Still, I’m not a big reader of science fiction and fantasy. Last year, for example, I read only three novels that I would label certifiably science fiction or fantasy (Interview with the Vampire, Breaking Dawn, and The Voyage of the Dawn Treader) and one that I would label as borderline (Slaughterhouse-Five). I don’t know why, but I’ve never been able to get into sf&f—even though I like a good sci-fi film or TV series. Maybe I’ve had too many students approach me with the first twenty pages of their lousy fantasy novels, begging me to give them my “expert opinion” on their work.
I’ve always drifted towards realistic fiction. While my friends in high school were reading Robert Jordan and writing stories about guys named “Xyff,” I was reading Hemingway and writing “gritty” stories about a kid named “Steve Wyler” who spends a summer canoeing with a suicidal girl named “Karen.” Of course, I tried to read and write the kinds of speculative stories my friends liked, but they never hooked me. Even today, I prefer stories about normal people with relatively normal problems.
This might make me an exception among Mormon readers. Mormons, after all, love speculative fiction, and there are many fantastic Mormon writers out there who work wonders within the genre. Of course, I’ve heard many theories as to why this is the case. Once, for example, at a conference dedicated to the Twilight series, I heard a panelist argue that Mormons prefer to write fantasy because they can’t face the realities of life. At the same time, she also speculated that Stephenie Meyer has not yet been excommunicated because the Mormon hierarchy wants her tithing money.
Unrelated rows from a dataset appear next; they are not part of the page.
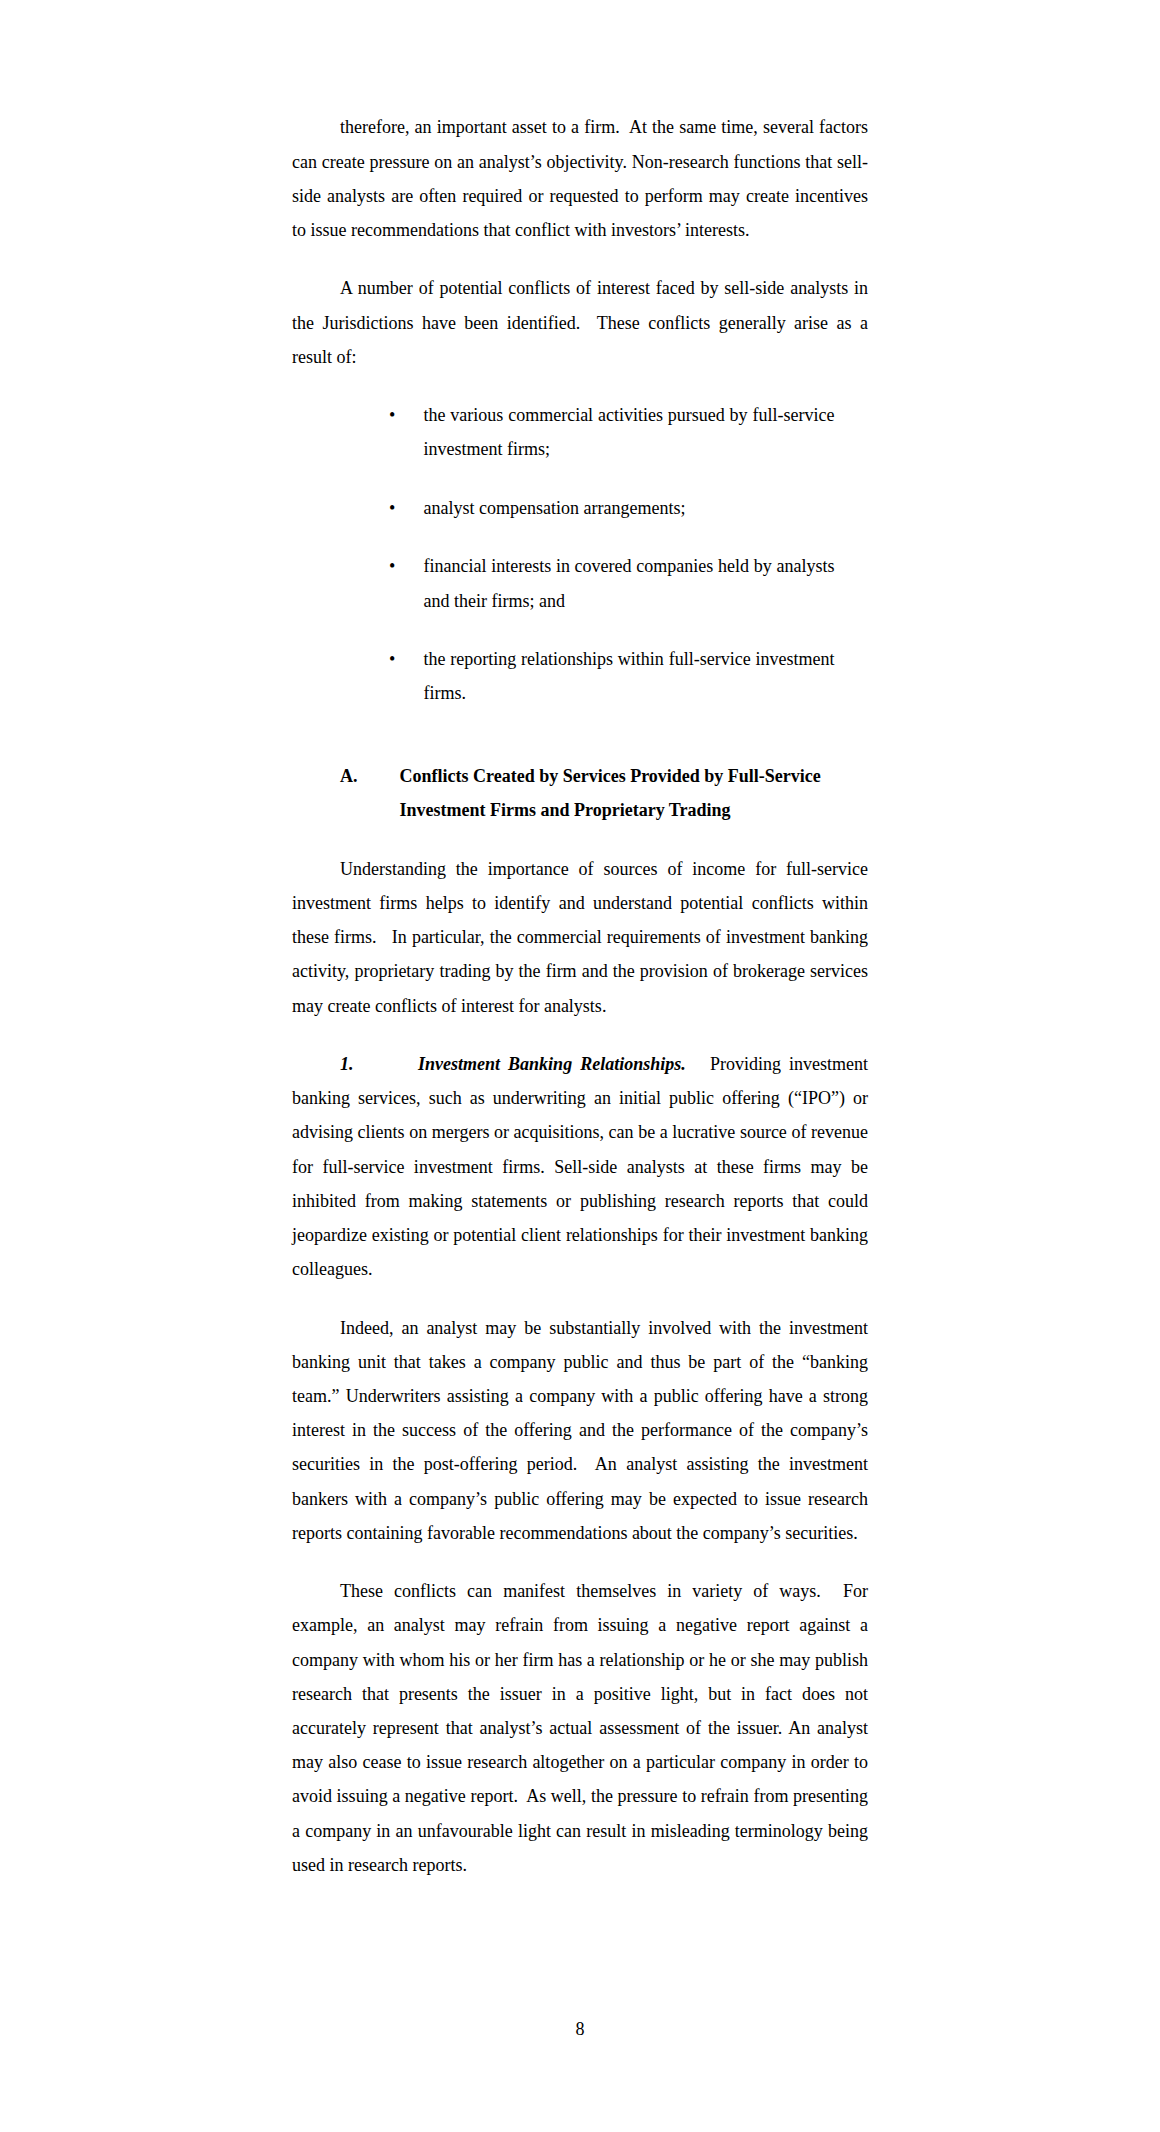therefore, an important asset to a firm. At the same time, several factors can create pressure on an analyst’s objectivity. Non-research functions that sell-side analysts are often required or requested to perform may create incentives to issue recommendations that conflict with investors’ interests.
A number of potential conflicts of interest faced by sell-side analysts in the Jurisdictions have been identified. These conflicts generally arise as a result of:
the various commercial activities pursued by full-service investment firms;
analyst compensation arrangements;
financial interests in covered companies held by analysts and their firms; and
the reporting relationships within full-service investment firms.
A. Conflicts Created by Services Provided by Full-Service Investment Firms and Proprietary Trading
Understanding the importance of sources of income for full-service investment firms helps to identify and understand potential conflicts within these firms. In particular, the commercial requirements of investment banking activity, proprietary trading by the firm and the provision of brokerage services may create conflicts of interest for analysts.
1. Investment Banking Relationships. Providing investment banking services, such as underwriting an initial public offering (“IPO”) or advising clients on mergers or acquisitions, can be a lucrative source of revenue for full-service investment firms. Sell-side analysts at these firms may be inhibited from making statements or publishing research reports that could jeopardize existing or potential client relationships for their investment banking colleagues.
Indeed, an analyst may be substantially involved with the investment banking unit that takes a company public and thus be part of the “banking team.” Underwriters assisting a company with a public offering have a strong interest in the success of the offering and the performance of the company’s securities in the post-offering period. An analyst assisting the investment bankers with a company’s public offering may be expected to issue research reports containing favorable recommendations about the company’s securities.
These conflicts can manifest themselves in variety of ways. For example, an analyst may refrain from issuing a negative report against a company with whom his or her firm has a relationship or he or she may publish research that presents the issuer in a positive light, but in fact does not accurately represent that analyst’s actual assessment of the issuer. An analyst may also cease to issue research altogether on a particular company in order to avoid issuing a negative report. As well, the pressure to refrain from presenting a company in an unfavourable light can result in misleading terminology being used in research reports.
8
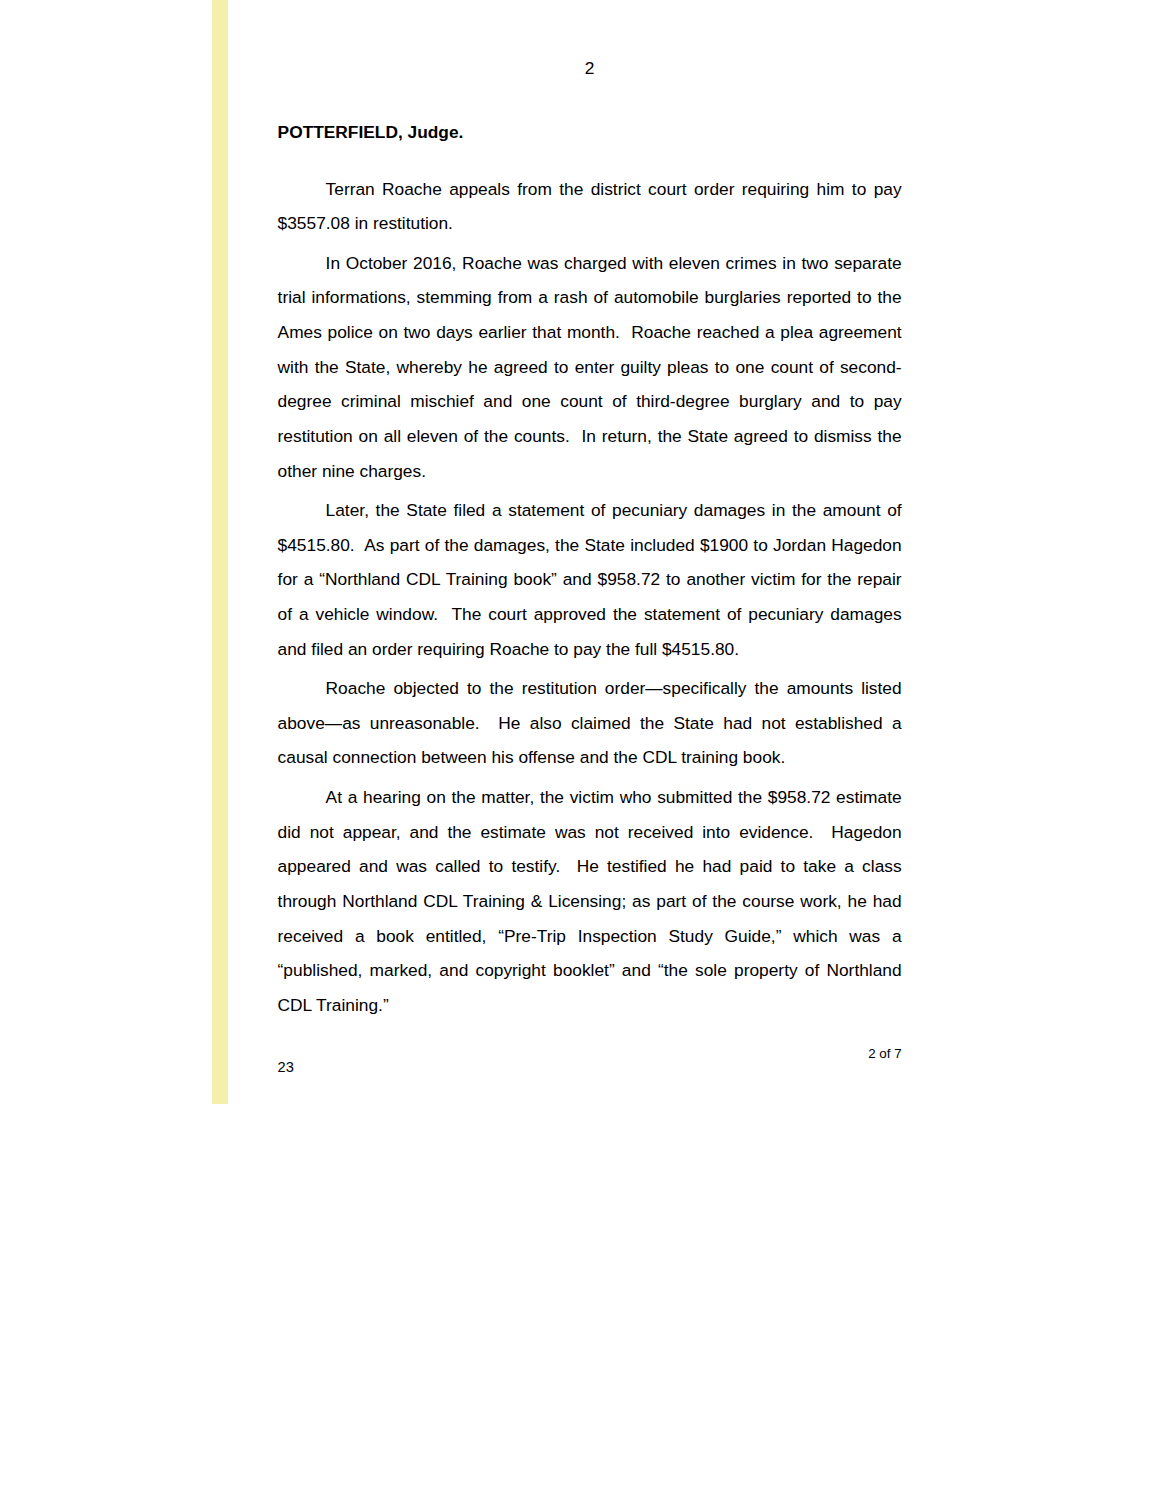2
POTTERFIELD, Judge.
Terran Roache appeals from the district court order requiring him to pay $3557.08 in restitution.
In October 2016, Roache was charged with eleven crimes in two separate trial informations, stemming from a rash of automobile burglaries reported to the Ames police on two days earlier that month. Roache reached a plea agreement with the State, whereby he agreed to enter guilty pleas to one count of second-degree criminal mischief and one count of third-degree burglary and to pay restitution on all eleven of the counts. In return, the State agreed to dismiss the other nine charges.
Later, the State filed a statement of pecuniary damages in the amount of $4515.80. As part of the damages, the State included $1900 to Jordan Hagedon for a “Northland CDL Training book” and $958.72 to another victim for the repair of a vehicle window. The court approved the statement of pecuniary damages and filed an order requiring Roache to pay the full $4515.80.
Roache objected to the restitution order—specifically the amounts listed above—as unreasonable. He also claimed the State had not established a causal connection between his offense and the CDL training book.
At a hearing on the matter, the victim who submitted the $958.72 estimate did not appear, and the estimate was not received into evidence. Hagedon appeared and was called to testify. He testified he had paid to take a class through Northland CDL Training & Licensing; as part of the course work, he had received a book entitled, “Pre-Trip Inspection Study Guide,” which was a “published, marked, and copyright booklet” and “the sole property of Northland CDL Training.”
2 of 7
23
Obviously, the panelist who spoke at the Twilight conference based her claims on a rather superficial awareness of Mormonism and what’s going on in Mormon literature. While the best-known names in Mormon literature—Card and Meyer—are science fiction and fantasy writers, I’m not sure their work is typical of Mormon literature in general, which is surprisingly polygeneric. Moreover, I think it’s silly to suggest that speculative fiction, because it’s based on a highly stylized presentation of reality, does not face the realities of life. Such a claim says more about the reader than the genre.
Still, as much as I admire the work of Mormon sf&f authors, I doubt I’ll ever become their avid reader. Part of me feels this way because the stuff I really value—the realistic Mormon fiction—is not getting enough attention. Maybe I’ll change my mind when realistic Mormon fiction starts selling as many copies as the latest Fablehaven novel.